* **Your goal**
Please write out the listing below line for line, changing nothing.
════════════════════
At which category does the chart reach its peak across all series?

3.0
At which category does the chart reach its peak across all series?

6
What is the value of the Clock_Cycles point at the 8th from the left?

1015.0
════════════════════
* **Solution to the exercise**
At which category does the chart reach its peak across all series?

3.0
At which category does the chart reach its peak across all series?

6
What is the value of the Clock_Cycles point at the 8th from the left?

1015.0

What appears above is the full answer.